Task statement:
Go to the line containing "Участники таких сообществ часто делятся своим" in the records below and print it and every following line exactly, on through the line containing "2024-07-04 21:48:25", then stop.
• • • •
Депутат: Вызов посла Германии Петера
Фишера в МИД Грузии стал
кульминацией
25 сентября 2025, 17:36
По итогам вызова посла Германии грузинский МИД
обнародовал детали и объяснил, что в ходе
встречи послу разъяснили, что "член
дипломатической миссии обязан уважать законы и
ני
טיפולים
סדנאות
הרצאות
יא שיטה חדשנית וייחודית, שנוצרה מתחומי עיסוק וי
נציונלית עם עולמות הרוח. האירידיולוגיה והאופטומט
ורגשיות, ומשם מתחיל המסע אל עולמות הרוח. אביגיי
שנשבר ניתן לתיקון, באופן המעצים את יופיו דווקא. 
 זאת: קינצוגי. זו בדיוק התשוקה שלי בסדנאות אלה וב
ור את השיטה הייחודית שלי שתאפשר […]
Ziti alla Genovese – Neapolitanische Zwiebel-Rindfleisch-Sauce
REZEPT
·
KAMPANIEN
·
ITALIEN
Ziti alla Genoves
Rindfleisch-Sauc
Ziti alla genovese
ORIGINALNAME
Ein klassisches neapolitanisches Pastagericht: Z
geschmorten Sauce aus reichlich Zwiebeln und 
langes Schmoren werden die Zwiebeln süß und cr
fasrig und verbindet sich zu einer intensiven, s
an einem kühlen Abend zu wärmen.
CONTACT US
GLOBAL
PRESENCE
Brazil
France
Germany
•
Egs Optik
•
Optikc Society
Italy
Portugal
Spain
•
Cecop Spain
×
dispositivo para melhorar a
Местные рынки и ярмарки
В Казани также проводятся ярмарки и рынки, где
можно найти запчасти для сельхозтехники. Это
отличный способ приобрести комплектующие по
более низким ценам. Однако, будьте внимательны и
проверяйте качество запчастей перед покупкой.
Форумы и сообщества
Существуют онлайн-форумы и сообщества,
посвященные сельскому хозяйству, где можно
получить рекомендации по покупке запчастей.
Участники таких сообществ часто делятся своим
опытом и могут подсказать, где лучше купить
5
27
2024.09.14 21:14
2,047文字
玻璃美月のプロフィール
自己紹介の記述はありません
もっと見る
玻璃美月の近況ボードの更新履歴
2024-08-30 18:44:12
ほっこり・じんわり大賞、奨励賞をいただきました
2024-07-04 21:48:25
• • • •
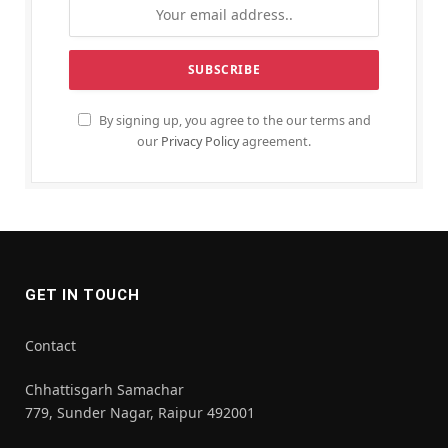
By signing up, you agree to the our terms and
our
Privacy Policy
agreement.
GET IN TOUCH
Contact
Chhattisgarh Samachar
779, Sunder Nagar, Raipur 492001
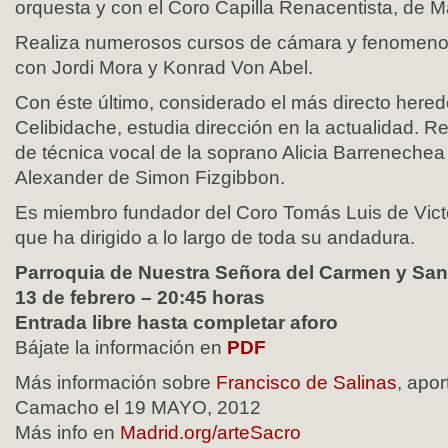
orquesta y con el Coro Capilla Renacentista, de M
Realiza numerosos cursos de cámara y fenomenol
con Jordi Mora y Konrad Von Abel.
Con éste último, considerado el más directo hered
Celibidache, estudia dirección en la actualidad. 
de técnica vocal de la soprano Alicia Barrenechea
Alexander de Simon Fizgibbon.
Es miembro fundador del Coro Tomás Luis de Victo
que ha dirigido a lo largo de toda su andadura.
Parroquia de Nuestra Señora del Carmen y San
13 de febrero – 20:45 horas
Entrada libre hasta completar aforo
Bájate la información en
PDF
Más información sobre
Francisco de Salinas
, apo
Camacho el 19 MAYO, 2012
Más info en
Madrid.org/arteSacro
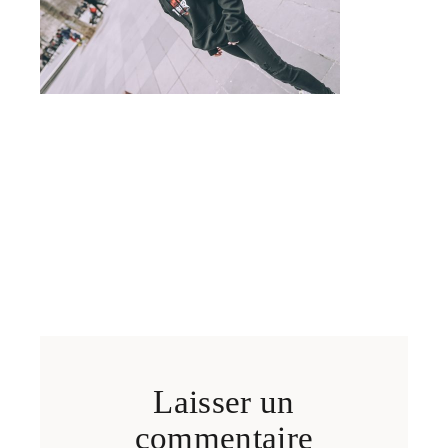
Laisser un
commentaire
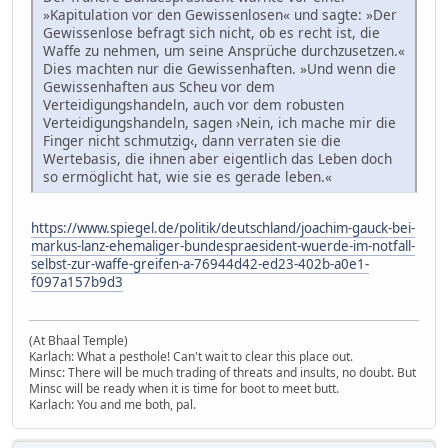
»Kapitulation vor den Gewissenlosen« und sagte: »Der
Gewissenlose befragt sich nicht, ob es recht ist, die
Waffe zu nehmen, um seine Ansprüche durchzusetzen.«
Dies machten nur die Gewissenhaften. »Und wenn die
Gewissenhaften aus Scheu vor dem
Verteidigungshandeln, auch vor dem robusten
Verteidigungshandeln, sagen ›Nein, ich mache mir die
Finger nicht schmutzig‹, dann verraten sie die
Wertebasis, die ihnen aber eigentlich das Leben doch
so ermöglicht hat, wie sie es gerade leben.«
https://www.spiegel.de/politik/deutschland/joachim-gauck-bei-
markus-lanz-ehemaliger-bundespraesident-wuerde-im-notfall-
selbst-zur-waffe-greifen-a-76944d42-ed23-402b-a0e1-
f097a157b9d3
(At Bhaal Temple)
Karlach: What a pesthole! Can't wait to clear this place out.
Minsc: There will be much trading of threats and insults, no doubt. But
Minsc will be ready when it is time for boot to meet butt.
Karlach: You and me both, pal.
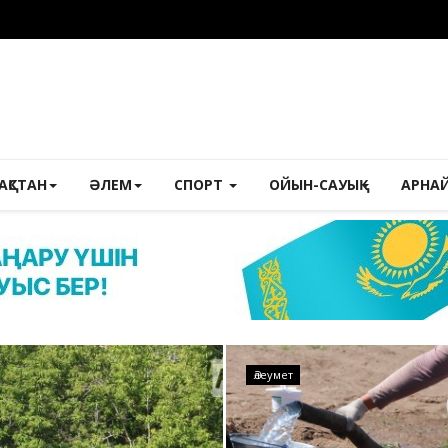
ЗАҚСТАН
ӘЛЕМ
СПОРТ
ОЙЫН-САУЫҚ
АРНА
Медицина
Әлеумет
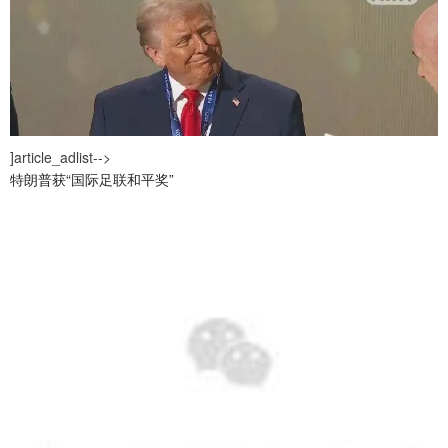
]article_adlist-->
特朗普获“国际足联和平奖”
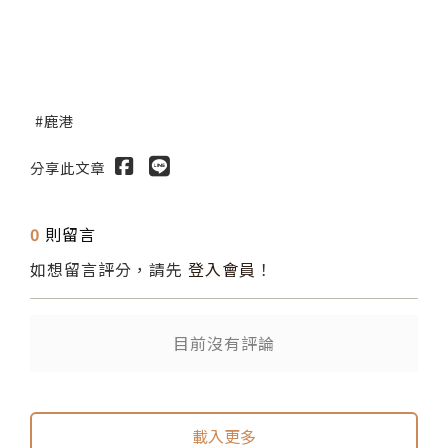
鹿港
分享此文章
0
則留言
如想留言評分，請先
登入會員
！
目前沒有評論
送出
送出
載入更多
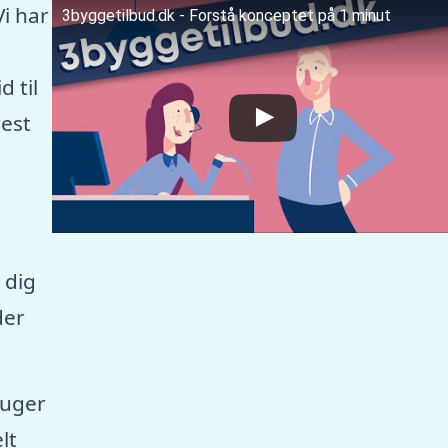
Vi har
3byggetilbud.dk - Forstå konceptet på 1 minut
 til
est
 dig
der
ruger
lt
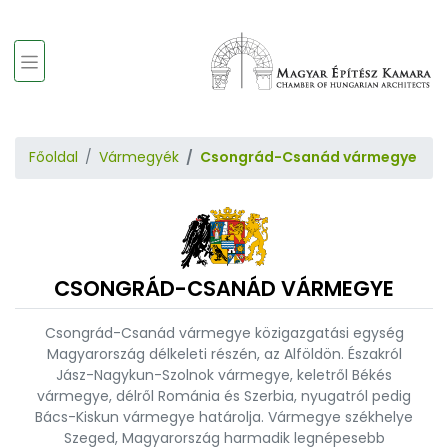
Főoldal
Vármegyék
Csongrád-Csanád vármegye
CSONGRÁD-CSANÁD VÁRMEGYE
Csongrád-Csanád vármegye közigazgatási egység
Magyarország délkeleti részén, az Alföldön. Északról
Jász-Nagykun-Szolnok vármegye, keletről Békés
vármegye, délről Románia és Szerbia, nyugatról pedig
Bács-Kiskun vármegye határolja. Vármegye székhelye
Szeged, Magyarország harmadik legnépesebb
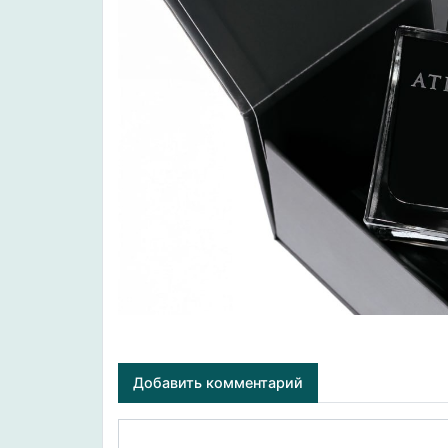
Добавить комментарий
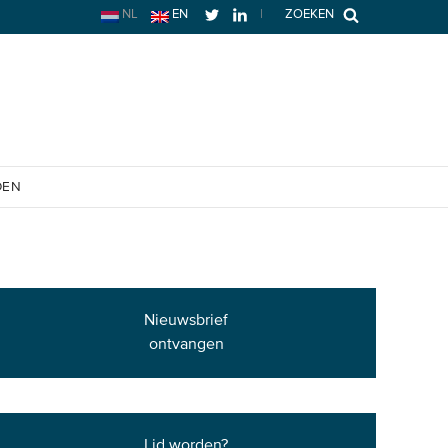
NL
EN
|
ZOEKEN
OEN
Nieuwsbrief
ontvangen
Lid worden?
• • • •
Solution below:
Участники таких сообществ часто делятся своим
опытом и могут подсказать, где лучше купить
5
27
2024.09.14 21:14
2,047文字
玻璃美月のプロフィール
自己紹介の記述はありません
もっと見る
玻璃美月の近況ボードの更新履歴
2024-08-30 18:44:12
ほっこり・じんわり大賞、奨励賞をいただきました
2024-07-04 21:48:25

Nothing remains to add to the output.